The future of the Catholic Church must lie with the good priests and good people who want to live out the Gospel message of Faith, hope and love, led by their bishop as shepherd and teacher. Lay members of the parish, working with their priests, and priests working with their communities, respecting, acknowledging and supporting each other in their respective roles in the work of spreading God’s kingdom can once again be the model of Church that Christ intended it to be. Together we can with honesty and hope face the future where the example of service, dedication, commitment and mission will convince those around us that this is the true Church, the Church founded by Christ Himself.
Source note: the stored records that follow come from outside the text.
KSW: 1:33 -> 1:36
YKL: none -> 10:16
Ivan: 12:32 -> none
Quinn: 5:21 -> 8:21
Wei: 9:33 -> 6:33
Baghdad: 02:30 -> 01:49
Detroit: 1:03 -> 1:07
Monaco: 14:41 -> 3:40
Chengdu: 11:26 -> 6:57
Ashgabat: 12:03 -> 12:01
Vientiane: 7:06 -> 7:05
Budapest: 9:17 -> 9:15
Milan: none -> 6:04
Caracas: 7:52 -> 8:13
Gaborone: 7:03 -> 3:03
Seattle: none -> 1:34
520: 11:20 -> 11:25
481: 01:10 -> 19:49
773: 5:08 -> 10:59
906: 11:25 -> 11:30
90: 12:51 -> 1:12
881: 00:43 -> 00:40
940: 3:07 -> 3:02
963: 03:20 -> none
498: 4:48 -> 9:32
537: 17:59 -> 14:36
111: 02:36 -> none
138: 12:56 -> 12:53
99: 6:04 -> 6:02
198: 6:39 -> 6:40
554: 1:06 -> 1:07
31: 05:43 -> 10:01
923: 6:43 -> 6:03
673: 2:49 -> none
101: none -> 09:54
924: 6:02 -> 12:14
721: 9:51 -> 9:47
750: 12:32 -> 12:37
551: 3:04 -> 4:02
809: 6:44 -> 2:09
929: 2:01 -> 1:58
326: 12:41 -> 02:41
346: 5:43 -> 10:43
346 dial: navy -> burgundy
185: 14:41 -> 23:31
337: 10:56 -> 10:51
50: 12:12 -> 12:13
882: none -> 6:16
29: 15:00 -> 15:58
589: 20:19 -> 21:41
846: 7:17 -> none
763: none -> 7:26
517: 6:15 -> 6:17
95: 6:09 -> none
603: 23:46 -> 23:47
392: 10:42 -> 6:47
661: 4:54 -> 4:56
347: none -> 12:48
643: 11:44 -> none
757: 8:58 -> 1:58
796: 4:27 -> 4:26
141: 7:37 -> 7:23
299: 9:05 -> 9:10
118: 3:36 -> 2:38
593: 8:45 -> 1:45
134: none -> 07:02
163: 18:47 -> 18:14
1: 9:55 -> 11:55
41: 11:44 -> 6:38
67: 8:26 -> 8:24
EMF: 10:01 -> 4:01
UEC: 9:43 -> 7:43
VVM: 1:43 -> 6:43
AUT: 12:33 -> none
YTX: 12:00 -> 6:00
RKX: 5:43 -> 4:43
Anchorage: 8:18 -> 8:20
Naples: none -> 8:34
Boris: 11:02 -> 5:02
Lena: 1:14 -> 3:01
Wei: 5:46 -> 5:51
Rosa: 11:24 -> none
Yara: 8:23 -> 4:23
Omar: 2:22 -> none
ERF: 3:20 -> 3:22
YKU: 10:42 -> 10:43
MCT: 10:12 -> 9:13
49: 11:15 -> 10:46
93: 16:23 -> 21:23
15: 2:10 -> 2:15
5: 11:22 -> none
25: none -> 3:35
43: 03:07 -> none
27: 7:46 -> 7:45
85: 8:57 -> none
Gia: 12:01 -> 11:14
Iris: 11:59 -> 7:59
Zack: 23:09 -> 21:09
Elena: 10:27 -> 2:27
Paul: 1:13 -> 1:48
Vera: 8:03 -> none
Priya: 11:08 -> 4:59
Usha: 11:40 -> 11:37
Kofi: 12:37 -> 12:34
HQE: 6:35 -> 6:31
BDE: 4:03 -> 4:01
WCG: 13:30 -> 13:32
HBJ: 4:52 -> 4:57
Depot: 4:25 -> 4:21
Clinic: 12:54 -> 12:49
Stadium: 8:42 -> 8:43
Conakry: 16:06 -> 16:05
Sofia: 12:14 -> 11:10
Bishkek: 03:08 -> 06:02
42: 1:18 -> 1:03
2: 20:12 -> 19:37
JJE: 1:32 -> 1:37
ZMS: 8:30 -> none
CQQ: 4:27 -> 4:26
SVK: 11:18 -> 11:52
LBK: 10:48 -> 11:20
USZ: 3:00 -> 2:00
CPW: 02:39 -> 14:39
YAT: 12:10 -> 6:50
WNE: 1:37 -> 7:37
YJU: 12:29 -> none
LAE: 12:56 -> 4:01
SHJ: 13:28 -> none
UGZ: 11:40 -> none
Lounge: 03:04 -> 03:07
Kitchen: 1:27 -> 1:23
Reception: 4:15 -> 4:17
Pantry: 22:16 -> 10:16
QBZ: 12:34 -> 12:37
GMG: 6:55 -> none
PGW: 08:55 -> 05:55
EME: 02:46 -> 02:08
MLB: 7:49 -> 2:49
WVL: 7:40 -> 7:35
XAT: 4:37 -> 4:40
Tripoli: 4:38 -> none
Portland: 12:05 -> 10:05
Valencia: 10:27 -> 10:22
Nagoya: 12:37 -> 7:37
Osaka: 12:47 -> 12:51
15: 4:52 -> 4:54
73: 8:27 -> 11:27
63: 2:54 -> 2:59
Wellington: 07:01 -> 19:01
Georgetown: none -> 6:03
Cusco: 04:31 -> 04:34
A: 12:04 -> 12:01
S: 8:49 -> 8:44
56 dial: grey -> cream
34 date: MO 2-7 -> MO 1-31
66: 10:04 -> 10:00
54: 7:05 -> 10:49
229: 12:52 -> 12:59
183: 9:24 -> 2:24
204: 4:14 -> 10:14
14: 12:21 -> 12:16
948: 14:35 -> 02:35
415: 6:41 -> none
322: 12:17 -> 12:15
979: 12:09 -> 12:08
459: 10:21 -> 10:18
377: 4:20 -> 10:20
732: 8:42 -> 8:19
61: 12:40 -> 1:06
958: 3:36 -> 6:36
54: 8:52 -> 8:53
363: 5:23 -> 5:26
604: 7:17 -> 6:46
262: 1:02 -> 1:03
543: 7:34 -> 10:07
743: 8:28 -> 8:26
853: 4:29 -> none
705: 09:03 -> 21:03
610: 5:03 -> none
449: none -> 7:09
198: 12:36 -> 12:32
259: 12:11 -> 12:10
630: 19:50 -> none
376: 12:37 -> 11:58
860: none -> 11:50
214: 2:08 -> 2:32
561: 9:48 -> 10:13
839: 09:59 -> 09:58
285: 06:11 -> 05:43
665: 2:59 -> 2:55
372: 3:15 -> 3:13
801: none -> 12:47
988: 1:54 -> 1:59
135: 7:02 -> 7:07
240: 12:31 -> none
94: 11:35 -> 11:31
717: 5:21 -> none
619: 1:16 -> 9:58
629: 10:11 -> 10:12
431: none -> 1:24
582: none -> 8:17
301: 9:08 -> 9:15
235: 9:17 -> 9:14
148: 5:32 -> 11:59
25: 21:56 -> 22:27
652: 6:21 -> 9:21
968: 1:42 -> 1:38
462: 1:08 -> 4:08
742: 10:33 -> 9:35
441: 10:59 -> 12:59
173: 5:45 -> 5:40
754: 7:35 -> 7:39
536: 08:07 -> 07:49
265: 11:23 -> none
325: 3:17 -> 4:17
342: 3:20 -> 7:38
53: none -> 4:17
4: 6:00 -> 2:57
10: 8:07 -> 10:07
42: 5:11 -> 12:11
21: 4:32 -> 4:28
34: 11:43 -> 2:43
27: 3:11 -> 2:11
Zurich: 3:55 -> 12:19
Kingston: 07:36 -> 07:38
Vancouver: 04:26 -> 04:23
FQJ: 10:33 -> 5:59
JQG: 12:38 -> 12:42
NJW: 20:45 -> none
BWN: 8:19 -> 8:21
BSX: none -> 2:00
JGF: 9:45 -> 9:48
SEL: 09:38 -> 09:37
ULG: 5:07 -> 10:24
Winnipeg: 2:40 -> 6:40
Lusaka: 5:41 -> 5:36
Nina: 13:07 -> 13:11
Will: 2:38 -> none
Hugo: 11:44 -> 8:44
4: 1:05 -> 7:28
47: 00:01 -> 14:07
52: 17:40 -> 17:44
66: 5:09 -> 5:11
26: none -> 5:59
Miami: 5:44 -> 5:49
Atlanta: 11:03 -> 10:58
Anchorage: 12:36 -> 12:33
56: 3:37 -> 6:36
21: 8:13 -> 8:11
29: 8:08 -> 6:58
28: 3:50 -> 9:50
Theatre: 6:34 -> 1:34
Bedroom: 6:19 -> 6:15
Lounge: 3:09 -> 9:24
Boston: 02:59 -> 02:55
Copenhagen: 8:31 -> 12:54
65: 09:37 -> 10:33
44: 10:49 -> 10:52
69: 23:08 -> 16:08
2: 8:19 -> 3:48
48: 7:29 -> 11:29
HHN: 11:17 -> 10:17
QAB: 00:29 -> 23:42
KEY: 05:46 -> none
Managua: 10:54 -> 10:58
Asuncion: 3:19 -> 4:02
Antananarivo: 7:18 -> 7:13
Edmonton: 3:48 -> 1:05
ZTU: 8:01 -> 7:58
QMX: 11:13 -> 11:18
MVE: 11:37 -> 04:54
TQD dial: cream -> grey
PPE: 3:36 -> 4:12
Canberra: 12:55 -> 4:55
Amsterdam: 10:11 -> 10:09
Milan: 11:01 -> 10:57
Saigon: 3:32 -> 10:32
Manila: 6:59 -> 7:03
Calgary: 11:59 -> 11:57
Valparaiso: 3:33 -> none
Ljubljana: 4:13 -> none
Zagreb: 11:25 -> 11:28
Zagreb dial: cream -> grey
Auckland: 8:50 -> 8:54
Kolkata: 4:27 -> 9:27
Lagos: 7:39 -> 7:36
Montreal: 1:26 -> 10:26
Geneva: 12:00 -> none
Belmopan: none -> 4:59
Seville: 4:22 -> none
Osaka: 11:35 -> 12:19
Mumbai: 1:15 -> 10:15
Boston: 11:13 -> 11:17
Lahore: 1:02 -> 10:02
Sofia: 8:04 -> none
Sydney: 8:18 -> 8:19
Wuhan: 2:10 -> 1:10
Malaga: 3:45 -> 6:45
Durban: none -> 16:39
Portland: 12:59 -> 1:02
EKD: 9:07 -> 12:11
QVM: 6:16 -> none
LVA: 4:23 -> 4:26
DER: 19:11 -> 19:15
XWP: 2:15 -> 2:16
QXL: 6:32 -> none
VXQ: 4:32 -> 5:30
Finally, a story is told of a parish priest who arrived in his new parish and proceeded to set up a parish council and several ministries and groups within the parish. During all of this he kept asking the people involved, to tell him what his role should be, in this active parish full of lay involvement, but nobody was coming forward with an answer. Finally, he insisted on getting an answer and when it came it went like this “Father, all we need is that you be with us”. He now knew that he held a unique role in their community. He would be with them in all that they did, and he would journey with them. He would bring Christ to them and “draw them to respond to the universal call to holiness”. (Message of the Pope Benedict XVI for the 47th World Day of Prayer for Vocations 2010). The most powerful witness that a priest can give is to be with his flock gathering and uniting them. He is the one who has the specific task of serving other Christians in their discernment and living out of God’s call so that “according to their abilities and the needs of the times, they may zealously participate in the saving work of the Church” (Lumen gentium, 33). So to all of the priests present here today and to all priests who continue to radiate the joy of serving Christ to so many people, I say, “Fathers, all we need is that you continue to be with us”.